Most everyone that I know likes to be complimented – whether it is how they dress, the job they have done, the responsibility they have fulfilled, to name a few. In the parable of the talents, Jesus responded with a compliment - “Well done…” (Matt. 25:21, 23).
A compliment is much different than flattery, which is nothing more than hollow praise given for the purpose of gaining power over another person. Providing compliments is very similar to social praise. Mark Twain said, “I can live two months on a good compliment.” A great compliment from my wife makes me want to work harder on her “hubby to-do list.”
Although most would not admit it, we all need and want praise, recognition, and acceptance. William James once said, “The deepest principle of human nature is the craving to be appreciated.”
Never underestimate the power of a compliment. We can see how simple praise given to a child or a teenager lights up their life. We know how a simple thank you can "make our own day."
God even gave himself a compliment when He looks out over His creations, “God saw all that he had made, and it was very good. . ..” (Gen. 1:31NIV)
God placed in every human being the need to be respected and accepted. One of the reasons social praise is so effective is because it makes the recipient feel needed and valued.
We need affection to satisfy the need to belong; we want praise so we can feel admired, and we want recognition to satisfy our need for personal worth. Honest and sincere compliments help build self-esteem, set the stage for a person feeling good, and send messages of appreciation.
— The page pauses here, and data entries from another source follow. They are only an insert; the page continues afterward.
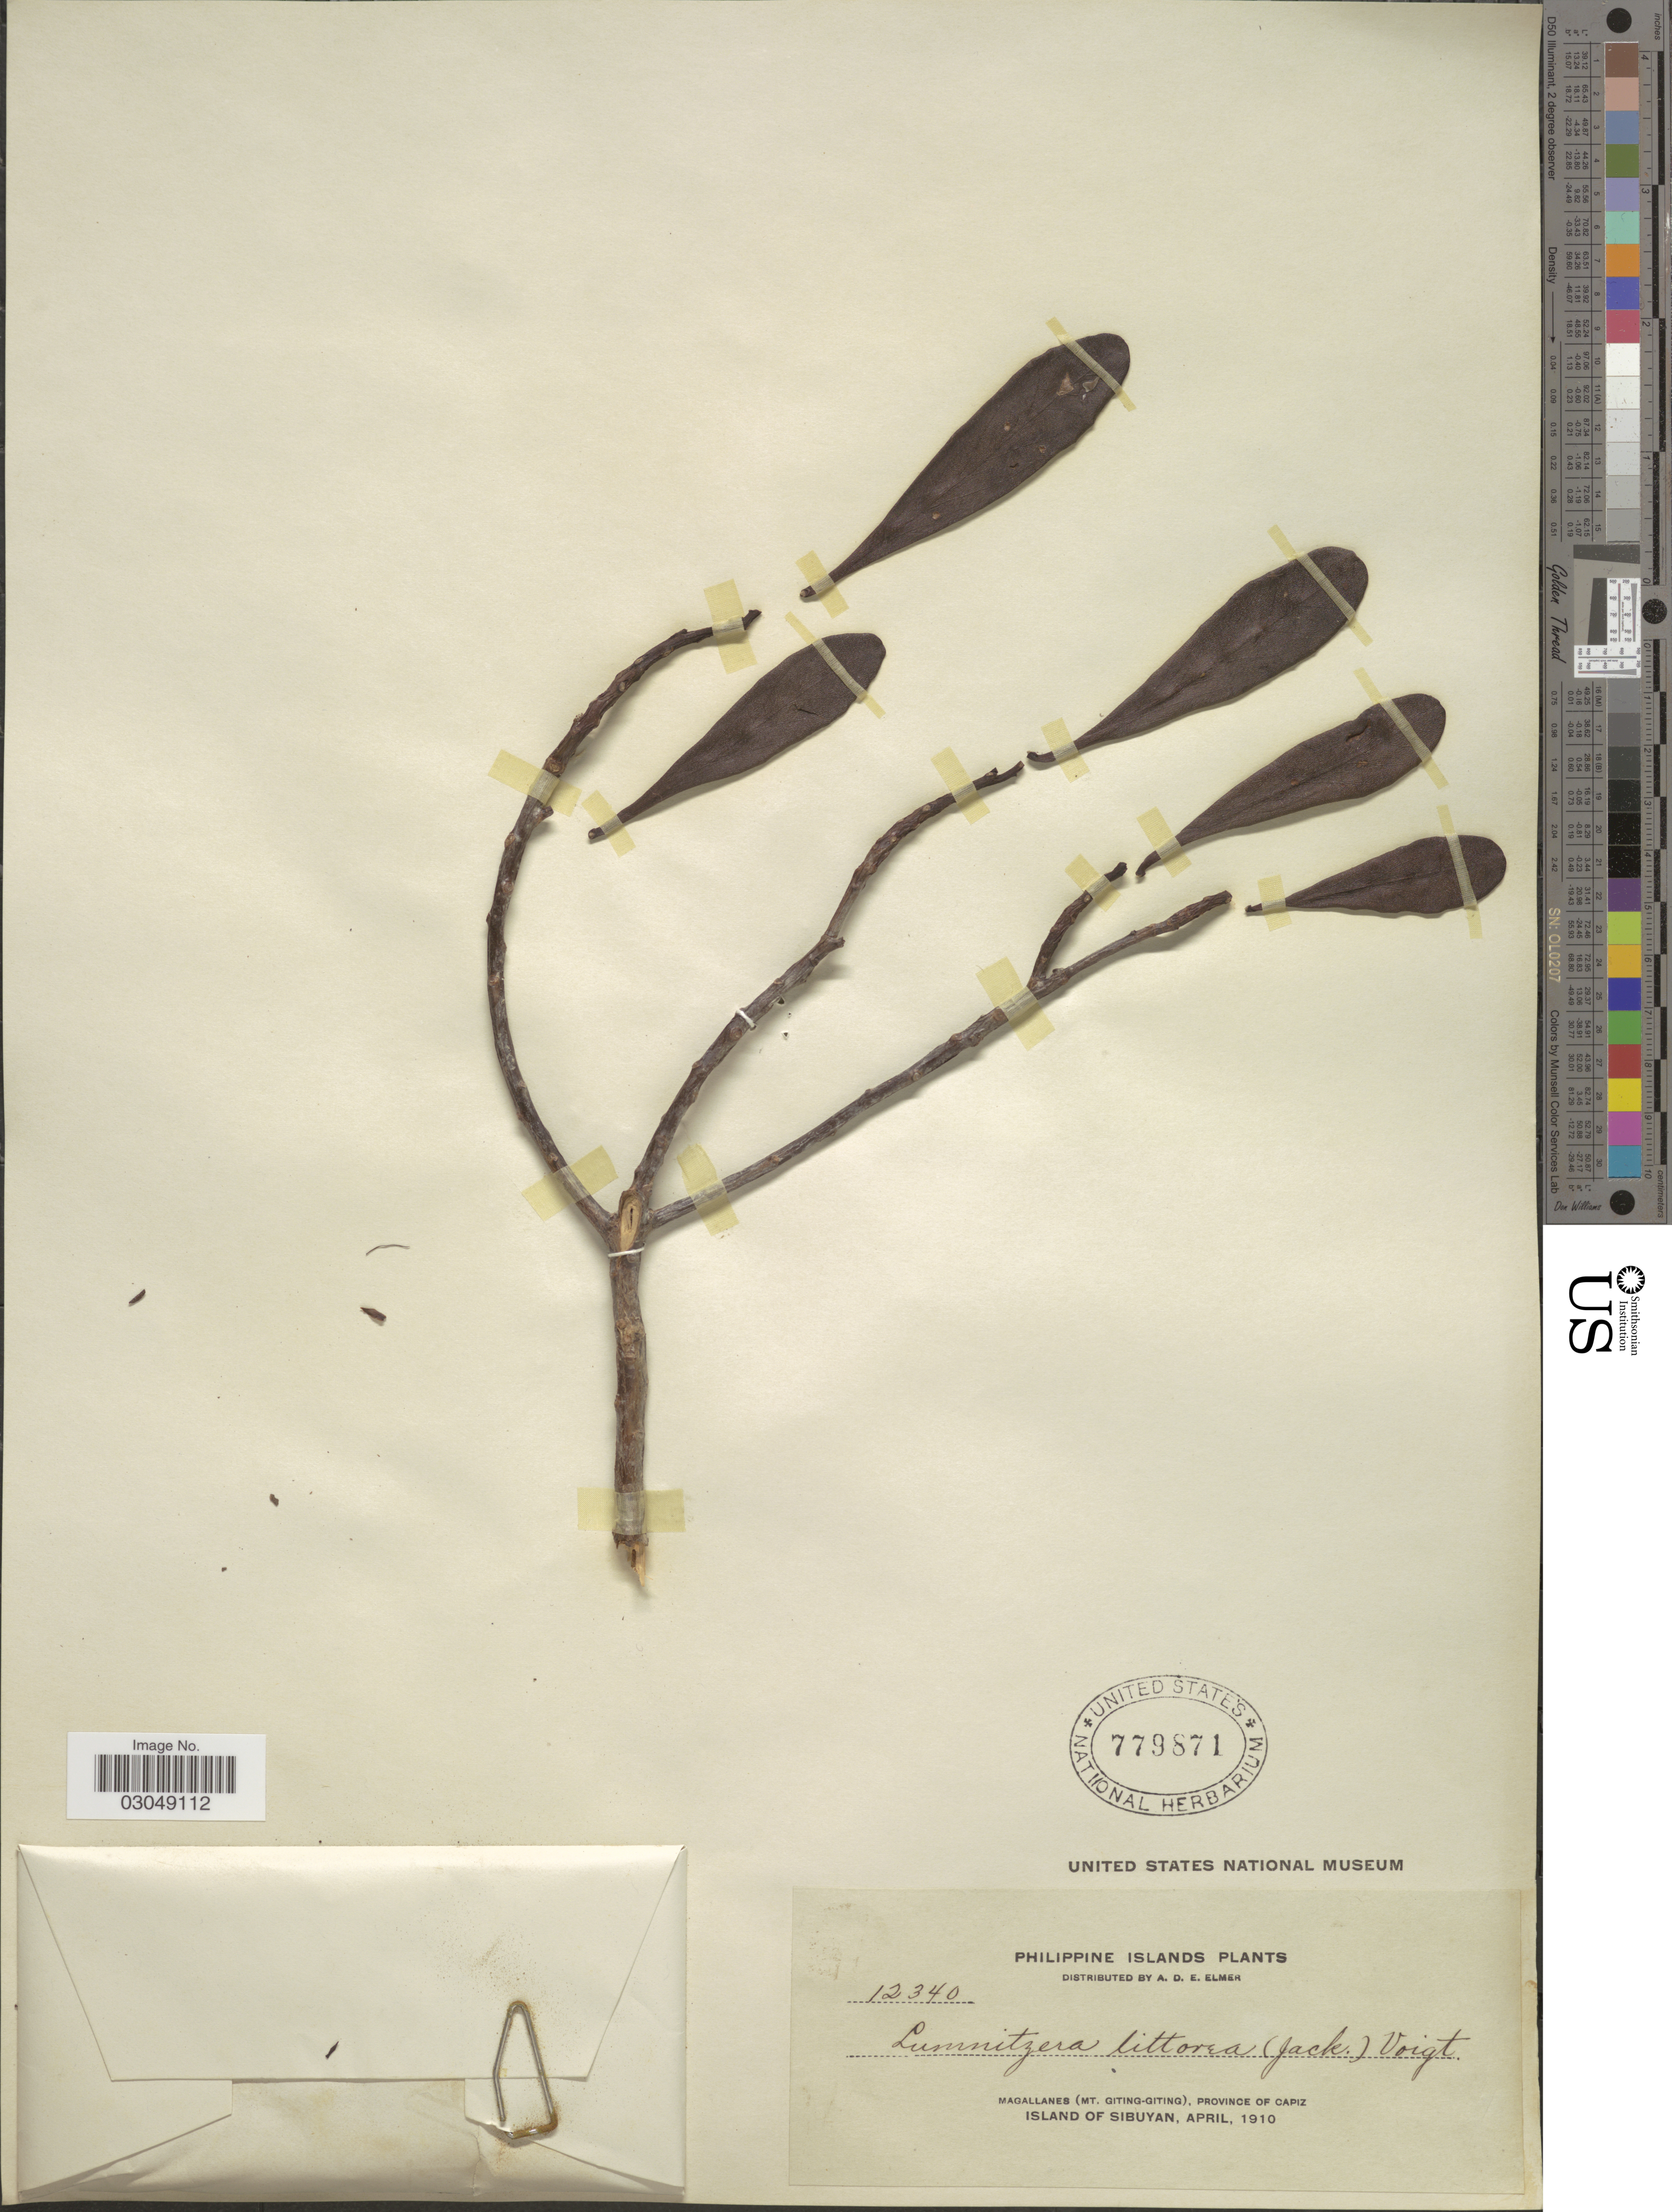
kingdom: Plantae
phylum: Tracheophyta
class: Magnoliopsida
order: Myrtales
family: Combretaceae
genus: Lumnitzera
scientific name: Lumnitzera littorea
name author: (Jack) Voight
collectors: A. D. E. Elmer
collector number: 12340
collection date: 1910-04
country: Philippines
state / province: Western Visayas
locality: Magallanes (Mt. Giting-Giting), Province of Capiz, Island of Sibuyan.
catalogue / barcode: US 779871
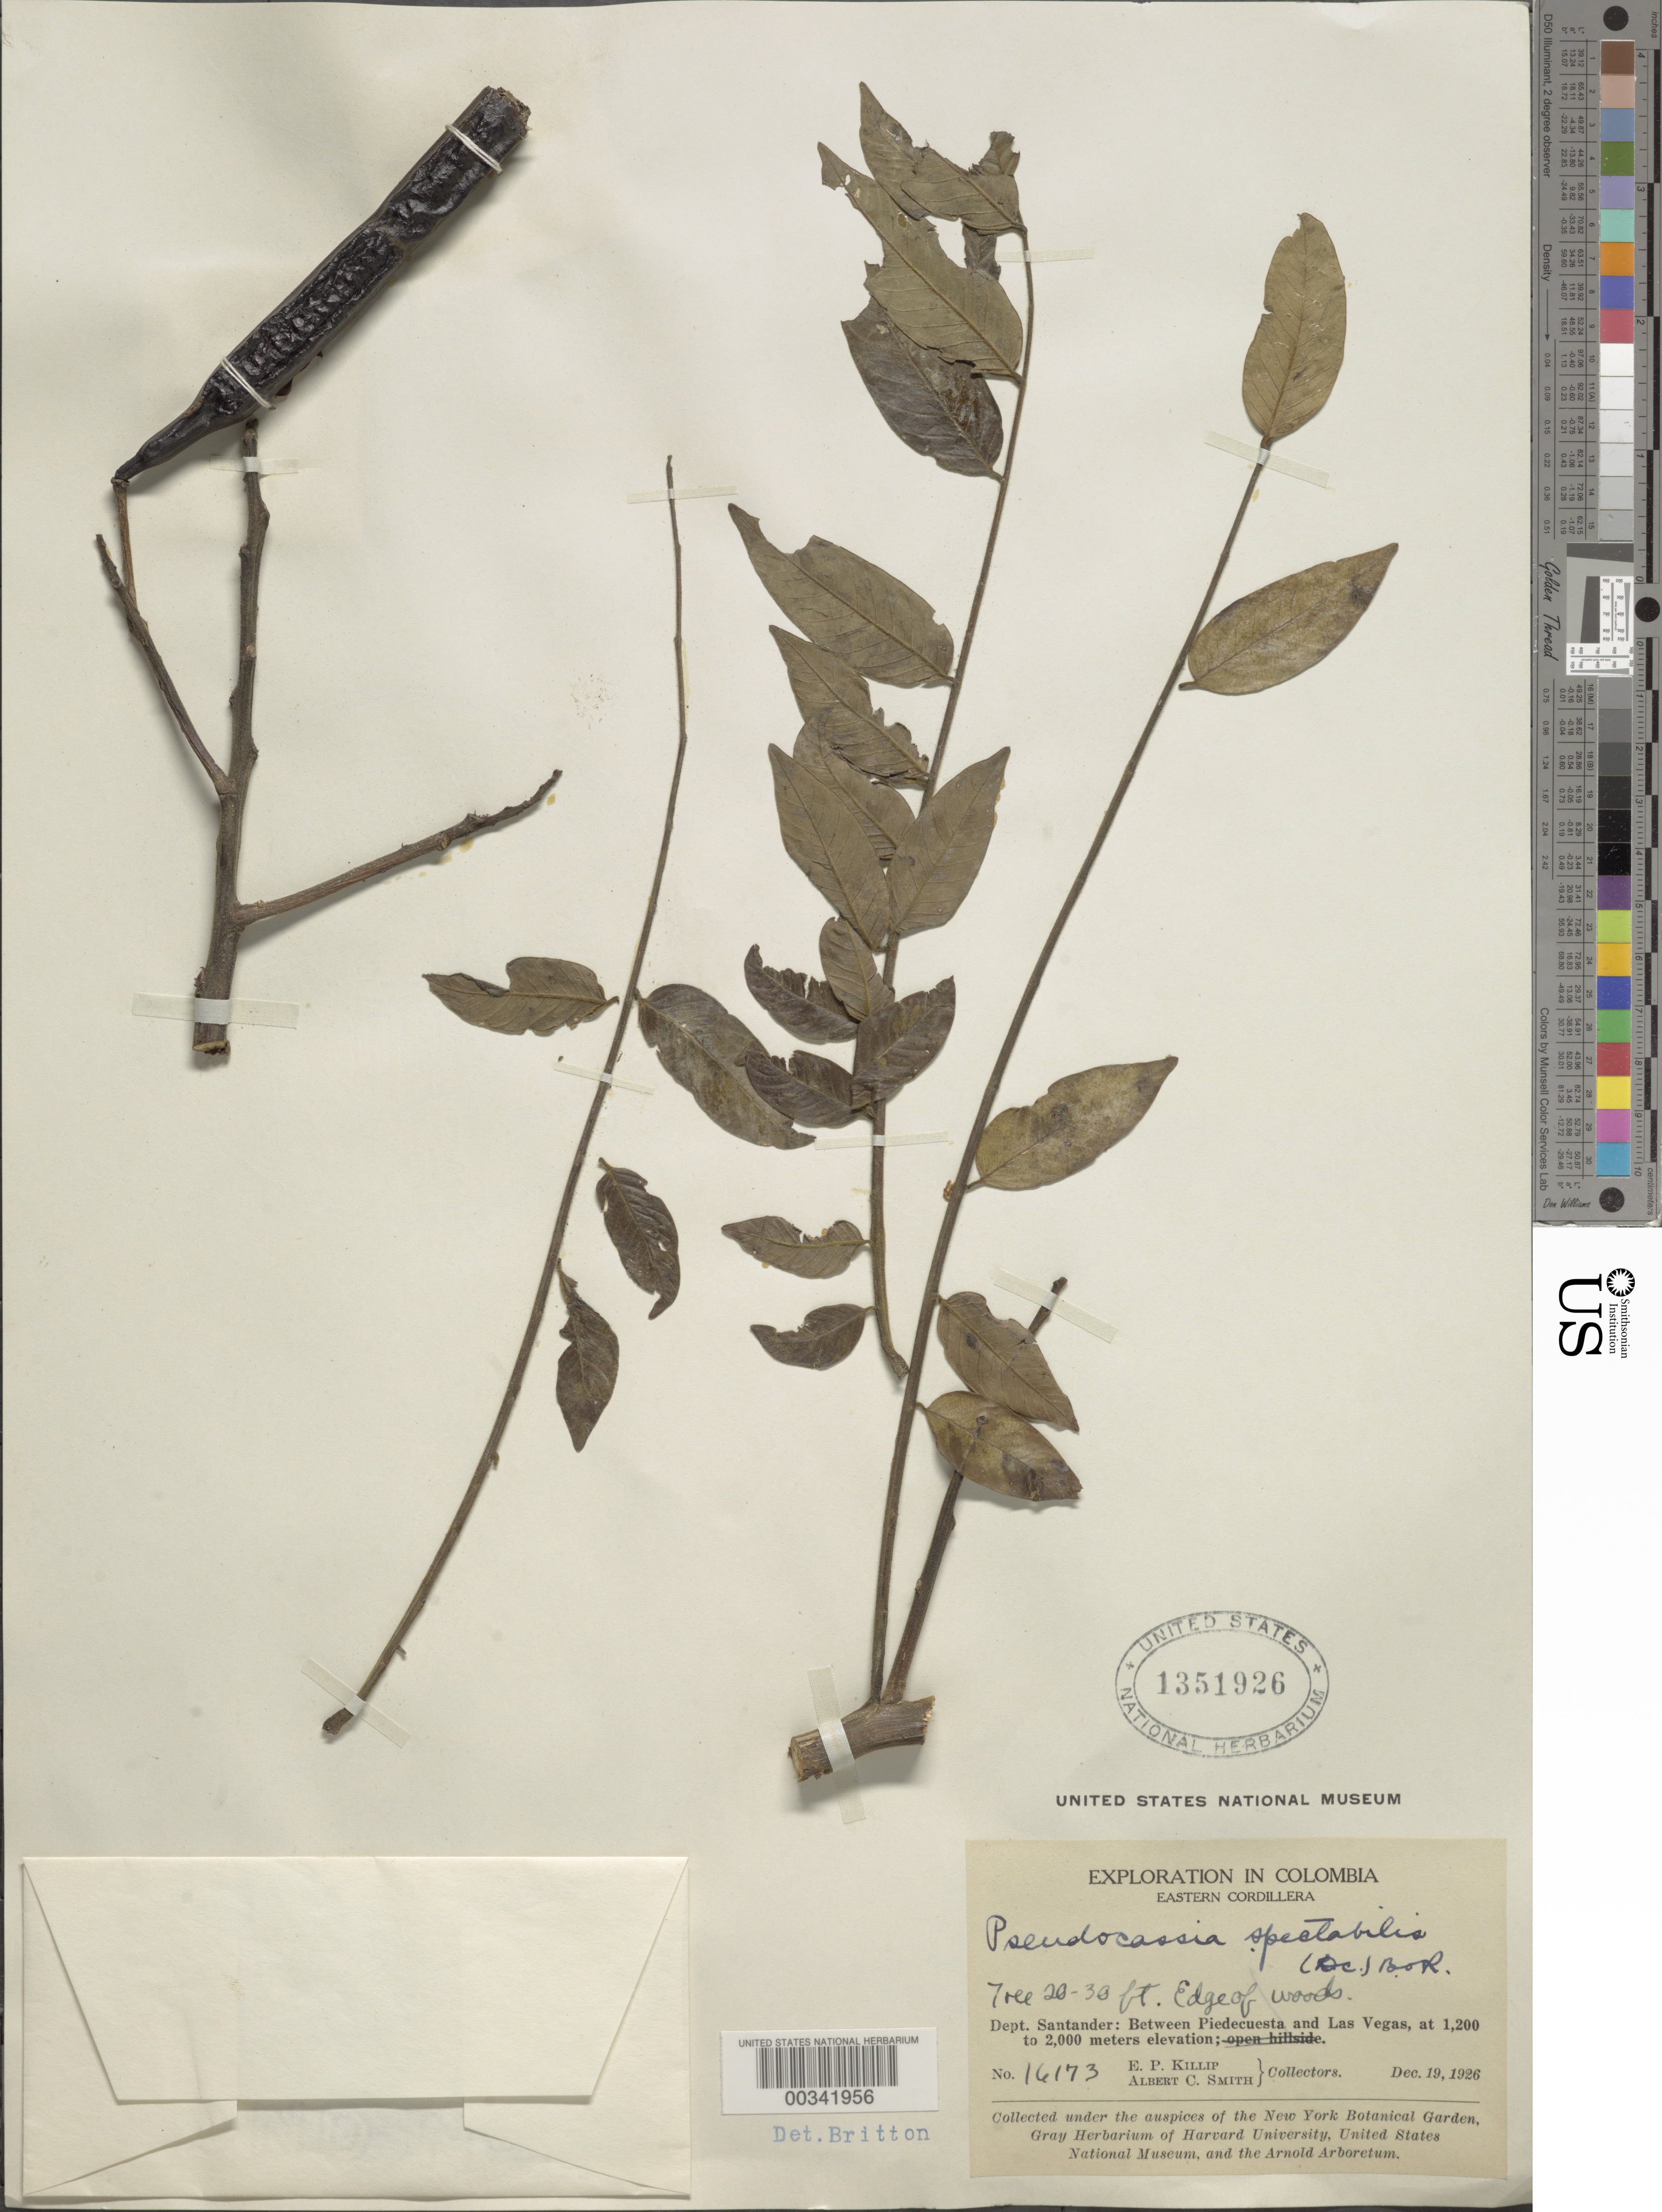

Compliments given publicly in your class show positive regard and esteem for the student receiving the compliment. Take an inventory of the number of compliments you give out in your class compared to the number of criticisms. Furthermore, many times teachers get so wrapped up in presenting the lesson and in maintaining control that they forget the emotional needs of those real people seated in front of them.
General statements often appear insincere. The answer is to be specific to what you are offering a compliment on. Don’t be vague, such as “You’re awesome!” and “Great Job!” This may be true, but they do not have any staying power. Be more specific, such as, “You did that report very well. I loved how you organized it so thoroughly and provided such detailed notes for the class.” This approach will appear genuine.
Compliments have the power to change behavior because they make the recipient feel needed and valued. The individual now has a reputation to live up to or an opportunity to prove the validity of the compliment. Besides that, it's hard to not get along and comply with people who admire you, agree with you, and do nice things for you. By mentioning someone's first name, the compliment gets really personal and adds to its sincerity.
Acknowledging is saying who someone is and how you saw it and allows you to express the value you see in another person. Example: “You are compassionate, and I observed it when you sat next to our international student in the cafeteria.” Acknowledging is a powerful tool to get your caring message across, and opens the hearts of students to receive advice and direction for their lives.
“Championing is expressing your beliefs in another person by saying what you see in them (that they likely do not even see in themselves).” For example, “I am confident that you can get your homework in on time. I’ve seen you do it time and time again, and I know that you’re capable of doing what you set your mind to do.”
According to Dr. Jeff Myers, “Together, the skills of complementing, acknowledging and championing make others feel respected and increase their confidence as they begin to see a more accurate view of themselves.”
It costs very little in time and energy to give a word of encouragement or compliment. Begin today! And, if this is already part of your daily routine, check to see if you are specific enough. Set as your goal no less than five compliments per day.